# Extract
The Senate State Affairs Committee also approved companion legislation that would create the legal process to make that happen. Currently, only an Idaho governor can call a special session.

The legislation stems from lawmaker dissatisfaction with a temporary lockdown and other restrictions that Republican Gov. Brad Little put in place last March to reduce coronavirus infections and deaths. The Republican-dominated Legislature had adjourned for the year by then and was powerless to do anything.

Lawmakers also say they should have had a role in spending $1.25 billion in federal coronavirus rescue money received early last year.

“During the ongoing pandemic and the issues that the public was faced with, we thought it was important that we be able to call ourselves into session under certain circumstances to deal with issues of high importance to the citizens of the state,” Republican Senate President Pro-Tem Chuck Winder said.

The proposed constitutional amendment, which passed 6-3, has already passed the House with a two-thirds majority. It would need the same two-thirds majority in the Senate. If it passes, it would appear on the November 2022 ballot, where it would need a simple majority.

The other measure approved Wednesday is a proposed new law. If it passes the Senate, it would go to the House for that chamber’s approval, and it would then need Little’s signature to become law. It would only activate if voters approve the constitutional amendment.

(Dataset entries)
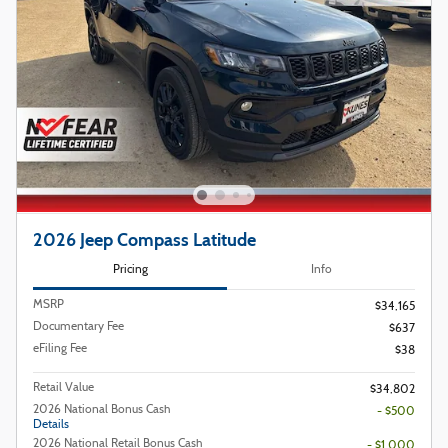
2026 Jeep Compass Latitude
Pricing
Info
MSRP
$34,165
Documentary Fee
$637
eFiling Fee
$38
Retail Value
$34,802
2026 National Bonus Cash
- $500
Details
2026 National Retail Bonus Cash
- $1,000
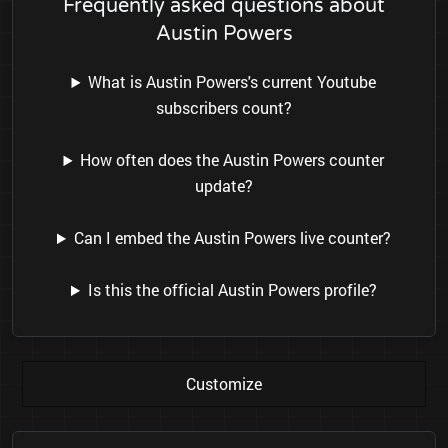
Frequently asked questions about
Austin Powers
What is Austin Powers's current Youtube
subscribers count?
How often does the Austin Powers counter
update?
Can I embed the Austin Powers live counter?
Is this the official Austin Powers profile?
Customize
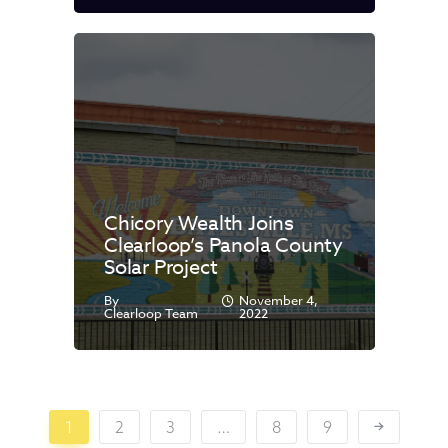
Chicory Wealth Joins
Clearloop’s Panola County
Solar Project
By
November 4,
Clearloop Team
2022
1
2
3
…
8
9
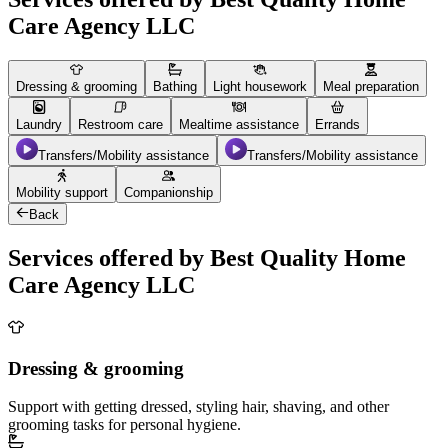
Care Agency LLC
Dressing & grooming
Bathing
Light housework
Meal preparation
Laundry
Restroom care
Mealtime assistance
Errands
Transfers/Mobility assistance
Transfers/Mobility assistance
Mobility support
Companionship
Back
Services offered by Best Quality Home
Care Agency LLC
Dressing & grooming
Support with getting dressed, styling hair, shaving, and other
grooming tasks for personal hygiene.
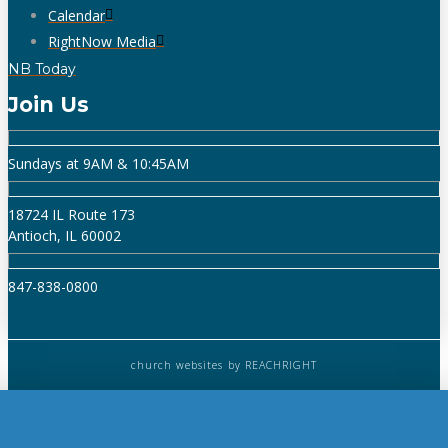
Calendar
RightNow Media
NB Today
Join Us
Sundays at 9AM & 10:45AM
18724 IL Route 173
Antioch, IL 60002
847-838-0800
church websites
by REACHRIGHT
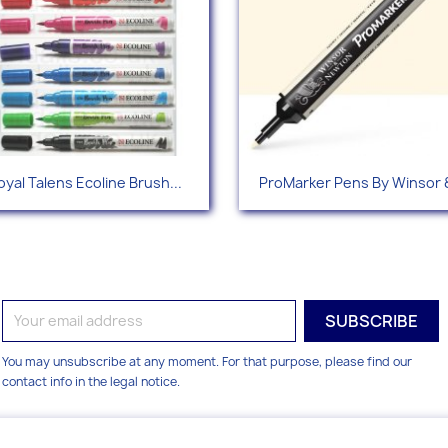
Quick view
Quick view


oyal Talens Ecoline Brush...
ProMarker Pens By Winsor &
+1
You may unsubscribe at any moment. For that purpose, please find our
contact info in the legal notice.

# Exercise requirements
a) Decide whether each statement agrees with the passage on Idaho's special-session legislation, answering yes or no and quoting the words that settle it. (i) At present, only the governor of Idaho can call a special session. (ii) The proposed constitutional amendment passed the committee unanimously. (iii) On the November 2022 ballot, the amendment would need a two-thirds majority.
b) Answer from the passage on Idaho's special-session legislation:
(i) How much federal coronavirus rescue money was received early last year?
(ii) Who holds the office of Republican Senate President Pro-Tem?
(iii) Whose signature would the proposed new law need to become law?
c) Reproduce the passage on Idaho's special-session legislation word for word, starting with "The Senate State" and going on through "to do anything.".

# Task answers
a)
(i) Yes: "Currently, only an Idaho governor can call a special session."
(ii) No: "The proposed constitutional amendment, which passed 6-3"
(iii) No: "it would appear on the November 2022 ballot, where it would need a simple majority."

b)
(i) $1.25 billion
(ii) Chuck Winder
(iii) Little's (Gov. Brad Little)

c)
The Senate State Affairs Committee also approved companion legislation that would create the legal process to make that happen. Currently, only an Idaho governor can call a special session.

The legislation stems from lawmaker dissatisfaction with a temporary lockdown and other restrictions that Republican Gov. Brad Little put in place last March to reduce coronavirus infections and deaths. The Republican-dominated Legislature had adjourned for the year by then and was powerless to do anything.